Roanoke Times Copyright (c) 1995, Landmark Communications, Inc. DATE: FRIDAY, August 6, 1993 TAG: 9308060087 SECTION: BUSINESS PAGE: B7 EDITION: METRO SOURCE: LAURENCE HAMMACK STAFF WRITER DATELINE: LENGTH: Short
The Record Exchange of Roanoke Inc. is part of a class-action lawsuit filed this week in U.S. District Court in California.
The lawsuit accuses four major music distributors - Capitol/EMI labels, Columbia/Epic, MCA and Warner/Electra/Atlantic - of price fixing and unreasonable restraint of trade.
According to the suit, the four distributors are eliminating advertising support for sellers of used CDs, such as the Record Exchange.
"What we have is one industry trying to eliminate another industry that is trying to compete with them," said Don Rosenberg, president of the Charlotte, N.C.-based Record Exchange chain, which has stores in Blacksburg, Roanoke and Salem.
If distributors of new CDs are successful in defeating the used-CD trade, Rosenberg said, CD prices could rise to as high as $20. New CDs now sell for about $13 to $15. Used CDs sell for about $8.
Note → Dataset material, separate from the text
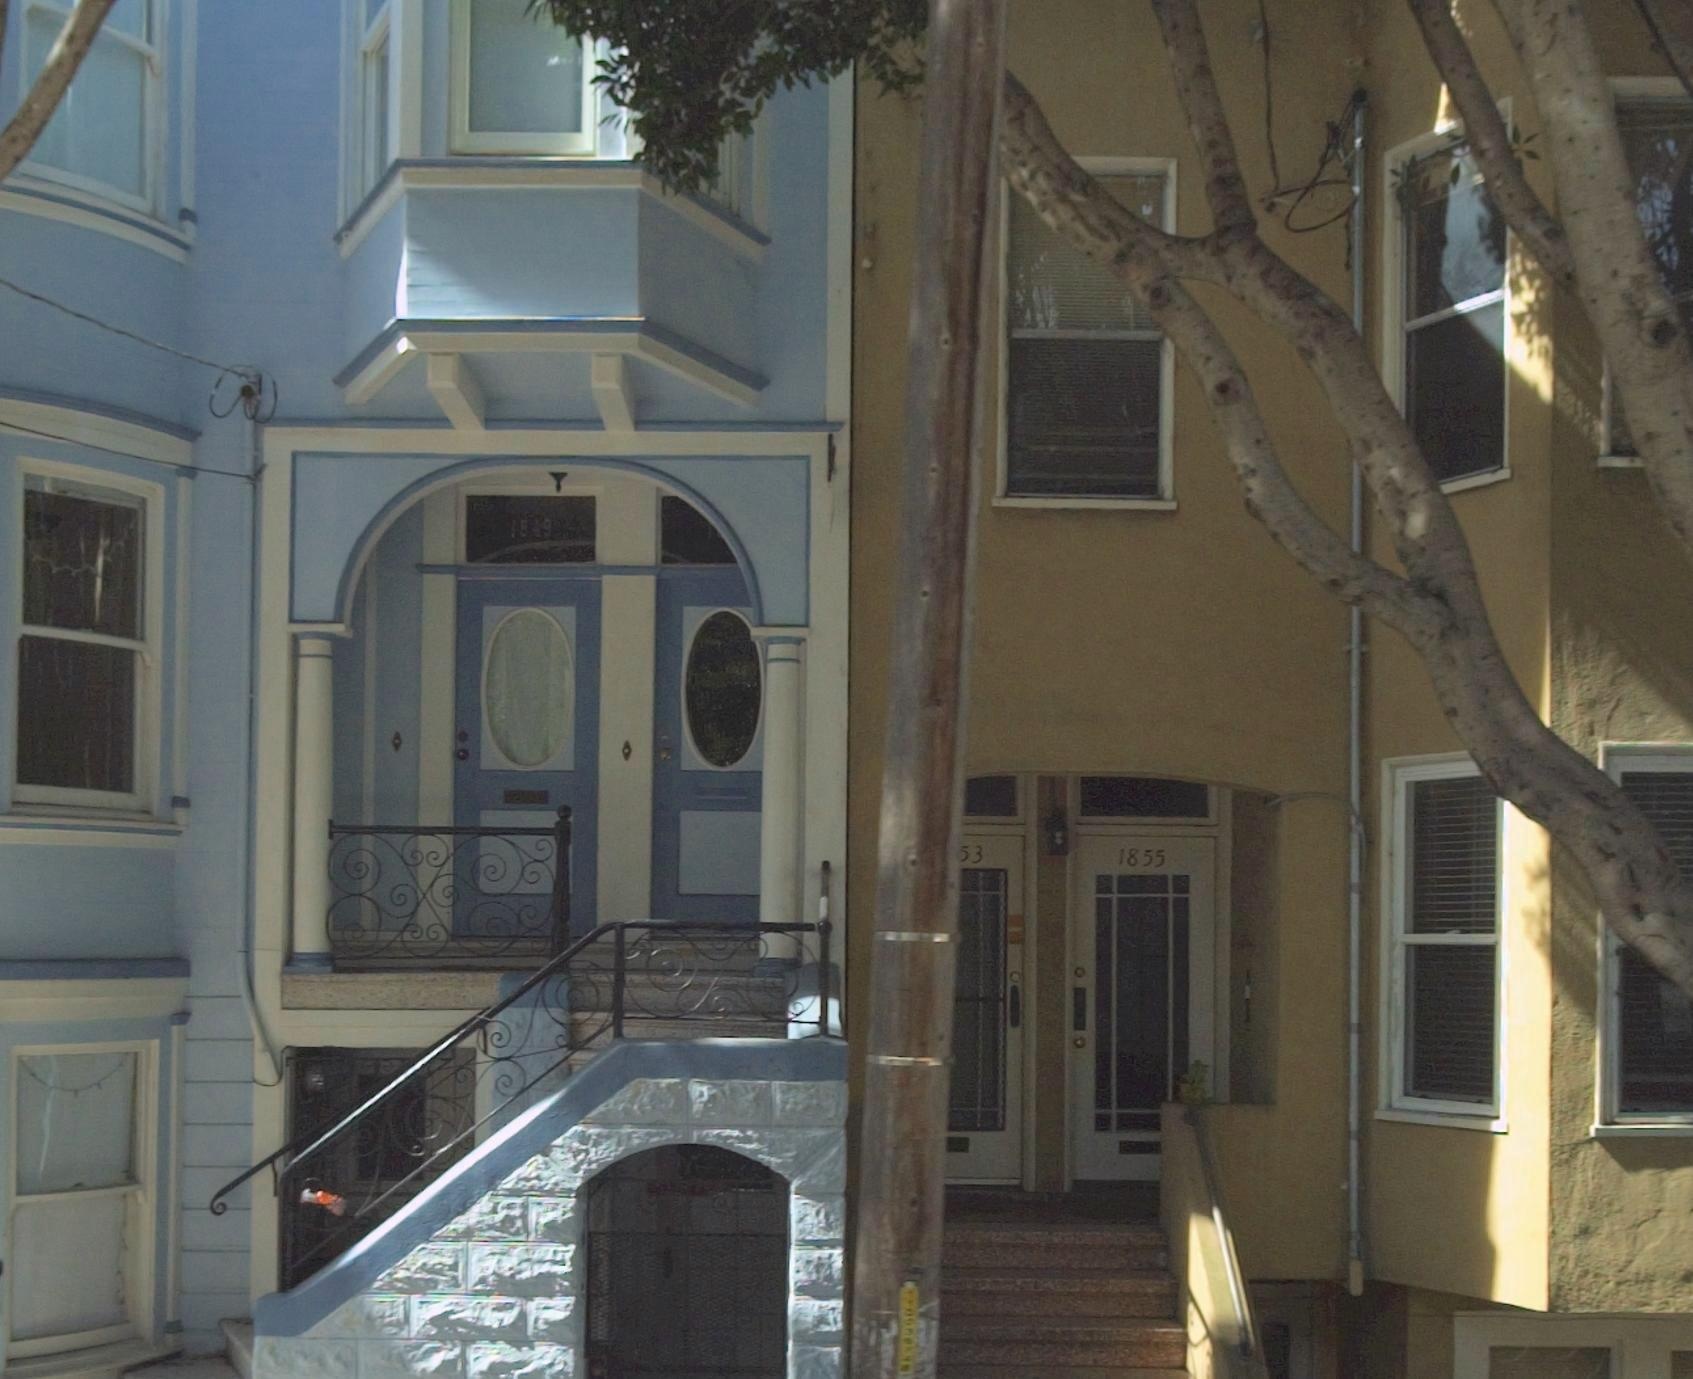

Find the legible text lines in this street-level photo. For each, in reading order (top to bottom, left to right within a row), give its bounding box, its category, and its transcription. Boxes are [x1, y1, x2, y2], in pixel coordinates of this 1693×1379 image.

[509, 517, 566, 541] StreetNumber: 1849
[959, 843, 985, 866] StreetNumber: *3
[1117, 847, 1166, 869] StreetNumber: 1855
[897, 1285, 918, 1375] None: **003****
The Record Exchange, which sells both used and new CDs in 14 stores throughout Virginia and North Carolina, has not received advertising money from the distributors since May.
Distributors also have threatened to withhold new releases as long as the stores continue to sell used CDs at lower prices, Rosenberg said.
The Record Exchange is joining the lawsuit with the Independent Music Retailers' Association, a group co-founded by Rosenberg that represents several hundred music stores nationwide that sell used CDs.